Text passage —
= = = = =

Domain-Specific Alignment of Embeddings to improve Zero/Low-Shot Performance on Biomedical NLP Tasks

Pranaydeep Singh, Ayla Rigouts Terryn and Els Lefever

Alignment of word embeddings in different languages into a common space has been a very active
research domain over the last few years and has set new benchmarks in the field of zero-shot cross-
lingual evaluation. Methods like MUSE (Conneau et al. 2017) and VecMap (Artetxe et al. 2018)
have been at the forefront of this development. These methods leverage the inherent similarities of
embedding spaces across different languages to force them together using iterative refinement. These
alignment methods can be applied in a supervised and unsupervised setting, the supervised settings
focusing on alignment using a bilingual dictionary, while the unsupervised methodologies construct
a seed dictionary from scratch using different techniques like adversarial learning and cross-domain
similarity local scaling. However, most of the research has been performed on very general corpora,
and the methods fail when applied for NLP tasks on specialized corpora. In this work, we focus
on improving alignments for specific domains, and the biomedical domain, in particular, aiming to
improve the performance on downstream tasks in this domain. We evaluate two experimental setups,
viz. low-supervision, and zero-supervision, for two language pairs, namely English-Dutch and English-
French. For the zero-supervision setting, we start from a seed dictionary generated using common
tokens like numerals, and token similarity defined via heuristics applying edit distance, stemming,
etc. For the low-supervision setting, we use aligned tokens in English-Dutch and English-French
from the ACTER dataset (Rigouts Terryn et al. 2020) to compile a seed dictionary. We compare
both alignment approaches when incorporating a general and a domain-specific seed dictionary and
evaluate the performance for bilingual lexicon induction and named entity recognition.

= = = = =

[Transcribed page contents]
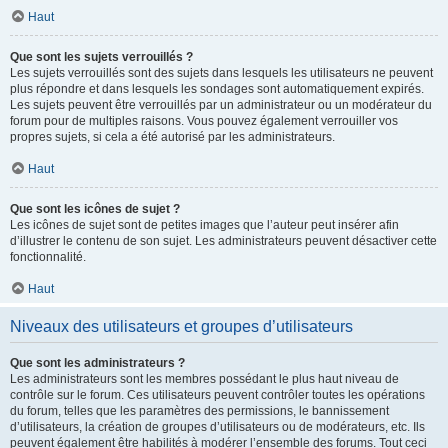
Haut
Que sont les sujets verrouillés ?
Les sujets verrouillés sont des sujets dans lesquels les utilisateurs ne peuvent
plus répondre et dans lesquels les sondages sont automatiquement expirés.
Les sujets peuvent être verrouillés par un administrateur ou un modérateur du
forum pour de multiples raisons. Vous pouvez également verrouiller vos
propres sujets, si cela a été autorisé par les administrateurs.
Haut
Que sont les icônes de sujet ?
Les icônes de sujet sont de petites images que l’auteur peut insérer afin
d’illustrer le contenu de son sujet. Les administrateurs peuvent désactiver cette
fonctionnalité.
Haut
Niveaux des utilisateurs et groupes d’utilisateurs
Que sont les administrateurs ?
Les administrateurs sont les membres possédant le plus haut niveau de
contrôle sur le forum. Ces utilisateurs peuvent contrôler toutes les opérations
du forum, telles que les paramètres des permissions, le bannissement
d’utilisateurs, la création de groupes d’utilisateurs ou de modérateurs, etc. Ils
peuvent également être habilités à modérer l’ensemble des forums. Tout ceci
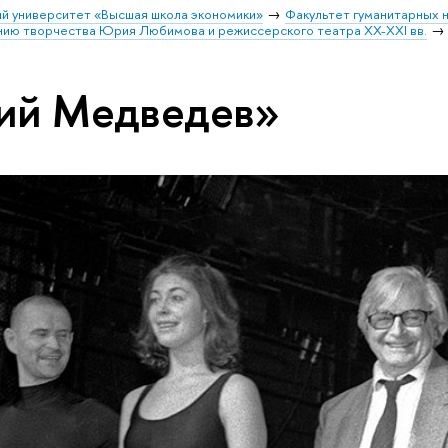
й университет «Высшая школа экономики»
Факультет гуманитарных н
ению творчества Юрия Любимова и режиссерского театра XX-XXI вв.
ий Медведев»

= = = = =

Activity list —
**1.** Print the stretch of the abstract on embedding alignment from "Alignment of word" through "et al. 2018)".
**2.** Answer these questions from the abstract on embedding alignment:
(a) Which dataset supplies the aligned tokens for the low-supervision seed dictionary?
(b) Which two language pairs are evaluated?
(c) On which two tasks is performance evaluated?
**3.** Write the next part of the abstract on embedding alignment, picking up after its final sentence.

Answers for each item —
**1.**
Alignment of word embeddings in different languages into a common space has been a very active
research domain over the last few years and has set new benchmarks in the field of zero-shot cross-
lingual evaluation. Methods like MUSE (Conneau et al. 2017) and VecMap (Artetxe et al. 2018)

**2.**
(a) The ACTER dataset (Rigouts Terryn et al. 2020).
(b) English-Dutch and English-French.
(c) Bilingual lexicon induction and named entity recognition.

**3.**
Artetxe, M., G. Labaka, and E. Agirre (2018), A robust self-learning method for fully unsupervised
cross-lingual mappings of word embeddings, Proceedings of the 56th Annual Meeting of the
Association for Computational Linguistics (Volume 1: Long Papers), pp. 789–798.
Conneau, Alexis, Guillaume Lample, Marc’Aurelio Ranzato, Ludovic Denoyer, and Herv ́e J ́egou
(2017), Word translation without parallel data, arXiv preprint arXiv:1710.04087.
Rigouts Terryn, Ayla, V ́eronique Hoste, and Els Lefever (2020), In No Uncertain Terms: A Dataset
for Monolingual and Multilingual Automatic Term Extraction from Comparable Corpora, Lan-
guage Resources and Evaluation 54 (2), pp. 385–418.